» Excerpted data
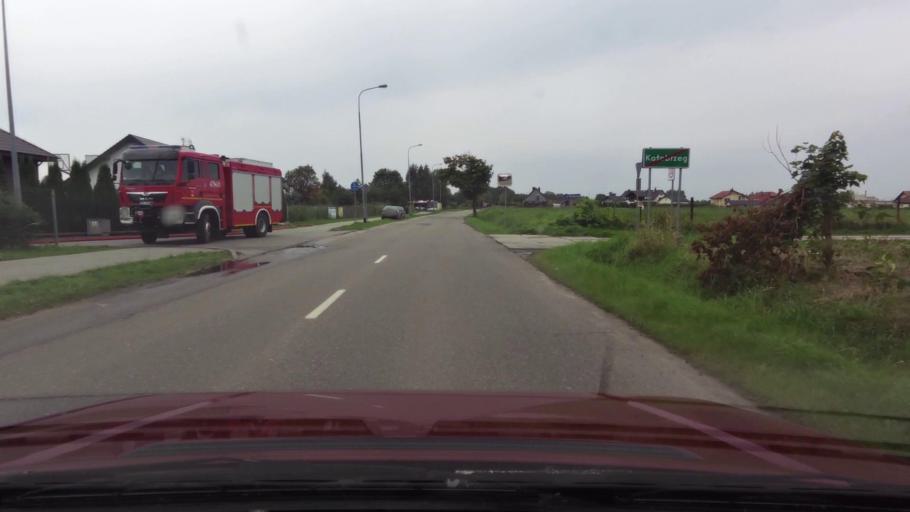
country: PL
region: West Pomeranian Voivodeship
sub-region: Powiat kolobrzeski
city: Kolobrzeg
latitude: 54.1537
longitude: 15.5413
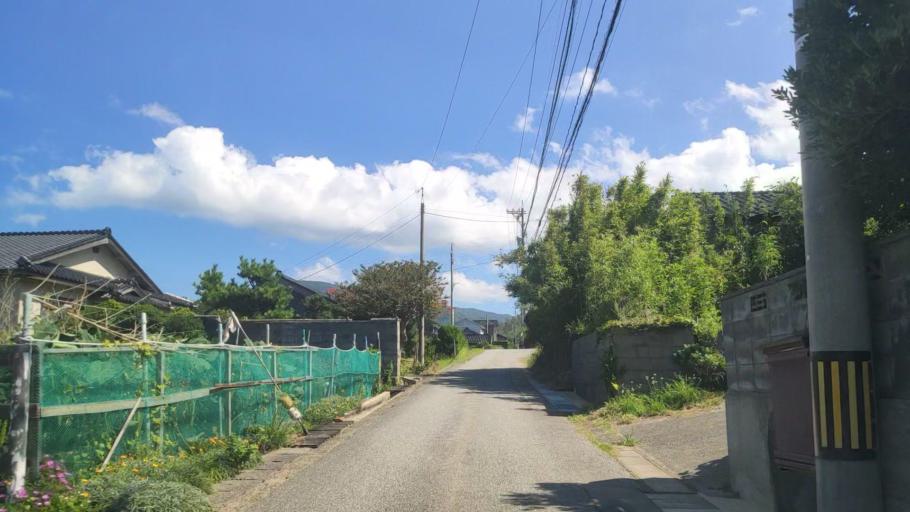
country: JP
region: Ishikawa
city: Nanao
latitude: 37.4486
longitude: 137.0569
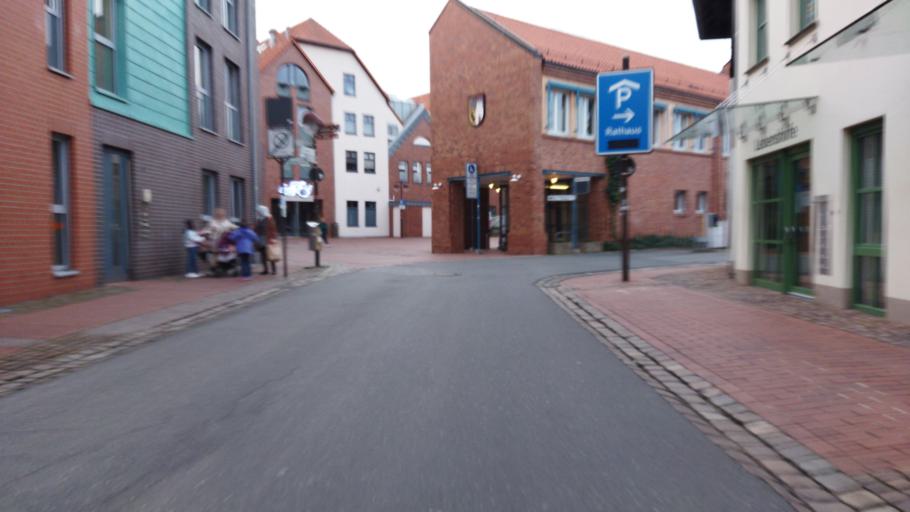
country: DE
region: Lower Saxony
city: Nienburg
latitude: 52.6373
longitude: 9.2052
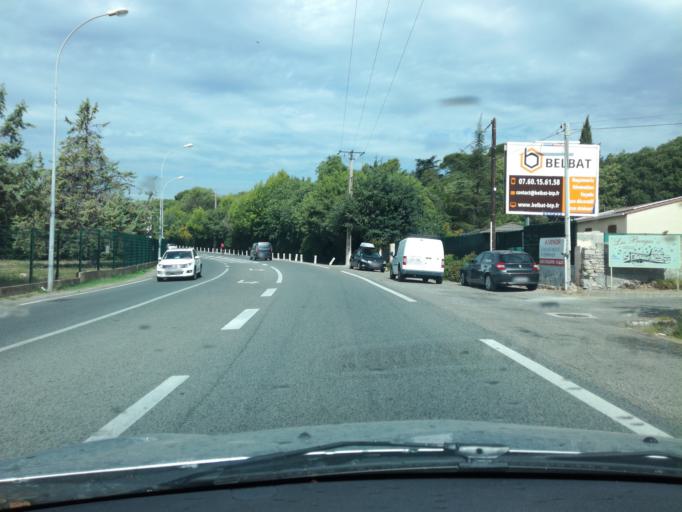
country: FR
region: Provence-Alpes-Cote d'Azur
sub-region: Departement du Var
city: Draguignan
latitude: 43.5265
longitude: 6.4590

» The request
Pull out every line of the records that contains the string "latitude". Case counts.

» Result for this task
latitude: 54.1537
latitude: 37.4486
latitude: 52.6373
latitude: 43.5265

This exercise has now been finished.